Dr Petrella on Selecting Frontline Therapy in Metastatic Melanoma
Source: OncLive, February 2025
Teresa Petrella, MD, MHSc, FRCPC, medical oncologist, affiliate scientist, Evaluative Clinical Sciences, Odette Cancer Research Program, Sunnybrook Research Institute; and associate professor, Department of Medicine, University of Toronto, discusses key considerations in selecting frontline therapy for patients with metastatic melanoma based on long-term survival data and therapeutic sequencing findings.

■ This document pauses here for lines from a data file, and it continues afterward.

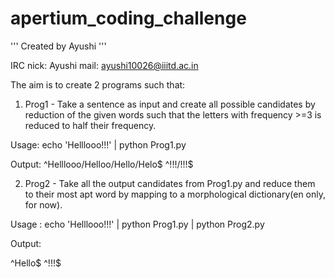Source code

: apertium_coding_challenge
=========================
'''
Created by Ayushi
'''

IRC nick: Ayushi
mail: ayushi10026@iiitd.ac.in

The aim is to create 2 programs such that: 

1. Prog1 - Take a sentence as input and create all possible candidates by reduction of the given words such that the letters with frequency >=3 is reduced to half their frequency.

Usage: echo 'Helllooo!!!' | python Prog1.py

Output: 
^Helllooo/Helloo/Hello/Helo$
^!!!/!!!$

2. Prog2 - Take all the output candidates from Prog1.py and reduce them to their most apt word by mapping to a morphological dictionary(en only, for now). 

Usage : echo 'Helllooo!!!' | python Prog1.py | python Prog2.py

Output: 
 
^Hello$
^!!!$
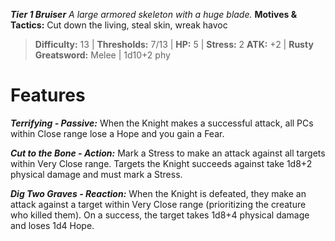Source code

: ***Tier 1 Bruiser***
*A large armored skeleton with a huge blade.*
**Motives & Tactics:** Cut down the living, steal skin, wreak havoc

> **Difficulty:** 13 | **Thresholds:** 7/13 | **HP:** 5 | **Stress:** 2
> **ATK:** +2 | **Rusty Greatsword:** Melee | 1d10+2 phy

# Features

***Terrifying - Passive:*** When the Knight makes a successful attack, all PCs within Close range lose a Hope and you gain a Fear.

***Cut to the Bone - Action:*** Mark a Stress to make an attack against all targets within Very Close range. Targets the Knight succeeds against take 1d8+2 physical damage and must mark a Stress.

***Dig Two Graves - Reaction:*** When the Knight is defeated, they make an attack against a target within Very Close range (prioritizing the creature who killed them). On a success, the target takes 1d8+4 physical damage and loses 1d4 Hope.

Over the past decade, multiple studies have evaluated the efficacy of combination immunotherapy with nivolumab (Opdivo) and ipilimumab (Yervoy) compared with single-agent checkpoint inhibitors. Updated 10-year results from the phase 3 CheckMate 067 trial (NCT01844505) continue to demonstrate a survival benefit with combination therapy, with overall survival (OS) rates of 43% for nivolumab plus ipilimumab, 37% for nivolumab monotherapy, and 19% for ipilimumab monotherapy. Petrella notes that these findings indicate that the benefit of combination therapy remains durable beyond the 3-year mark.
Beyond treatment with CTLA-4 and PD-1 blockade, Petrella explains that data from the phase 2/3 RELATIVITY-047 trial (NCT03470922)of nivolumab plus relatlimab-rmbw (Opdualag), a LAG-3 inhibitor, demonstrated a progression-free survival (PFS) advantage vs nivolumab alone in this patient population (HR, 0.79; 95% CI, 0.66-0.95). Investigators observed a trend in favor of the combination for OS (HR, 0.80; 95% CI, 0.66-0.99), with 3-year OS rates of 55% (95% CI, 49.2%-59.6%) and 48% (95% CI, 42.7%-53.1%), respectively.